Revista Digital de Literatura y Crítica Literaria

        
Mª VICTORIA REYZÁBAL
En torno a "Entre los pliegues de la luz" de Pablo González de Langarika. Ediciones: El Gallo de Oro

Mª Victoria Reyzábal

Edita: El Gallo de Oro

Esta obra es la última entrega a sus lectores de Langarika; en ella se mantiene su ya asentado estilo, huella de una constante introspección por las ideas y los sentimientos. Sin embargo, ahora su palabra ahonda no solo en dolores amorosos, no excluidos, sino también en escozores existenciales. El adulto, desde la melancolía asumida con cierta humildad, regresa a la niñez, al hogar infantil en el que se sentía seguro, mas “quedan lejos los días del resguardo, de los bálsamos sencillos, las caricias”, “A distancia ya los cromos de colores, las luces de amatistas, tan lejanas, los hábitos de un niño de otro tiempo”, el padre recordado en sus ocasos grises, la madre ya muerta, cuando aún no eran necesarias las máscaras. Pero es la luz con mil símbolos, cual revela el título del libro, la que recorre y desgrana el texto porque “Somos un enigma que depende de su luz”, un brillo que se escurre por las sombras que, a su vez, la sustentan y la acercan a la poesía, pues “De la esencia colmada por la sombra es la sustancia de la luz”.

La sombra, no siempre de manera nítida, se relaciona con la muerte, con el olvido, con el silencio y con las claudicaciones, “noche que se cubre con una oscuridad pactada que lamento”. La desilusión del poeta va más allá de su realidad individual, incluye a la raza en su fracaso ante el destino, ante lo que debió ser y no se ha conseguido o se ha desechado, igual que a  la patria en su retrato de posguerra. De la misma manera, así como la luz se relaciona con la poesía, esta se guía a través de la denuncia de injusticias, algo que muestra el compromiso social del yo poético, quien existencialmente se obstina en enmarcarse en la vejez de un cuerpo doliente que se le rebela, de un corazón cuyos latidos quiere dominar sin renunciar al pesar que le resta del amor perdido, cuando ya él casi no es él: “Si yo soy tú y no eres él, qué camino emprenderé si no es contigo”, porque “si aquel ya no soy yo y ahora soy tú, quién acaba este texto...”, juego angustiado sobre la propia identidad y sus debilitamientos.

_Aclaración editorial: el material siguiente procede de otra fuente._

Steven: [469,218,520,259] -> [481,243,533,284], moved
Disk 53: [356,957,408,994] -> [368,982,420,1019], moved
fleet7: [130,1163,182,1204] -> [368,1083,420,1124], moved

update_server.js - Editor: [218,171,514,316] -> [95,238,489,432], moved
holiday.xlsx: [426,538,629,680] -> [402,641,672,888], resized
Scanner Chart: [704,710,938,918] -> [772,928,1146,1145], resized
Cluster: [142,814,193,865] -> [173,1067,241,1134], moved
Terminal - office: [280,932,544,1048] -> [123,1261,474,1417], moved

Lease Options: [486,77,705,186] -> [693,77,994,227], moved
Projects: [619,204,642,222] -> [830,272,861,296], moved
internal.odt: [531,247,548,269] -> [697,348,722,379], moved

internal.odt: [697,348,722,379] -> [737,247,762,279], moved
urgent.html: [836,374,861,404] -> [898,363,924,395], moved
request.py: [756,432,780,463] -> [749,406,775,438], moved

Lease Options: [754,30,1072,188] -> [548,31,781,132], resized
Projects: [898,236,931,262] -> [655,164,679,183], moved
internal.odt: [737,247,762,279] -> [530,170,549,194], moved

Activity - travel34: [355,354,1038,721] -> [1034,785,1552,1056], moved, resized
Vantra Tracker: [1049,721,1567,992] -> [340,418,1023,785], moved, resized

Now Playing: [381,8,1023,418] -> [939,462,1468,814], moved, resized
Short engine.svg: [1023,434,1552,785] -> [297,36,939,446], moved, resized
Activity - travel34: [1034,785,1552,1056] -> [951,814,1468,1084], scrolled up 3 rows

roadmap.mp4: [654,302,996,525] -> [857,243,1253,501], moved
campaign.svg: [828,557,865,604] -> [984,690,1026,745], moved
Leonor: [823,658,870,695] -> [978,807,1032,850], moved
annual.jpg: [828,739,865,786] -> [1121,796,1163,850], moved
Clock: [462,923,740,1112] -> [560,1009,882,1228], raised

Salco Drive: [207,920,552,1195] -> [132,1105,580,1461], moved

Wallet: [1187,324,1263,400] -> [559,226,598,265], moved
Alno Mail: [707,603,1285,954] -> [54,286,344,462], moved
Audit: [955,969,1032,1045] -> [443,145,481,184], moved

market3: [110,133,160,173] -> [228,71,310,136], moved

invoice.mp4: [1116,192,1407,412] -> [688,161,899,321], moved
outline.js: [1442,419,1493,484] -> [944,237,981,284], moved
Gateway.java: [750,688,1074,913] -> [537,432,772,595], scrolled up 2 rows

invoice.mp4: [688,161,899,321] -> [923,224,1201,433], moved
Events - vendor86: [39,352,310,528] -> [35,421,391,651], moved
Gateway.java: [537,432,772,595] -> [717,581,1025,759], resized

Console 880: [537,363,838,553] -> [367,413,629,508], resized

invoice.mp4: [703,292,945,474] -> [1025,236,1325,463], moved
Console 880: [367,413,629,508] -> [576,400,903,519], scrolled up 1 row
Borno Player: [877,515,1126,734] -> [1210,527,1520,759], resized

Símbolos también recurrentes son la lluvia, los espejos, el río de lo que fue y se ha llevado la corriente de la vida: “Por ser núcleo en el deseo, por existir aún más allá de los recuentos, por ser esencia sola en un abrazo..., este libro de la vida que nos dan y este sueño de imposibles soluciones. Resacas hondas de la estela del amor, si amar es esto”. En esta especie de recuento del pasado que invade con crudeza el presente, recordando a Kiva, a Raquel, a Otero o a Goytisolo: “(...) se ensancha la pasión como un espejo... (el tiempo vuelve), el cine, cacahuetes, pipas de girasol querido Blas..., la sociedad que avanza sin pegar un tiro, o bien pegándolo José Agustín. Es Barcelona y he plantado un árbol: sobre tu libro tu firma y las monchetas... con butifarra. Ya tengo hijos...”

Para algunos, Pablo es un escritor pesimista, cuestión que tiñe su propio verso, en el que más que este expresa, a veces queriendo, otras no, un desgarro existencial que remite a proyectos fallidos, a ilusiones rotas, a enterramientos, metafóricos o reales, en ciertos casos difíciles de justificar, por eso se despide tantas veces y de tantas maneras de este mundo como si ya no hubiera nada que esperar y como si el poeta lo hubiera dicho todo. ”Sólo el silencio me acaricia, famélicas sus manos... y avarientas”, pues está “perdido de ti mismo para siempre”.

Entre los pliegos de la voz, el poemario se adentra en su laberinto de espejos, conjugados en diferentes tiempos verbales, donde se aprenden “los futuros imperfectos, los pretéritos gastados y los atónitos presentes”, ojos de ojos, notarios del devenir, relojes de lo que sucede, así lo ilustra el “Destino”, composición con registro surrealista en una onírica percepción de la muerte. No obstante, los dos últimos poemas “Las palabras” y “Río”, de gran fuerza, retocan o matizan la vivencia del poeta enfrentado a su final -“Entre dos noches me entretengo”-, en este caso, a su silencio nunca callado, como muestran estos poemas en prosa, que rastrean la luz incluso más allá de la vida y exigen de la poesía la dignidad más grande, incluso la de la utopía.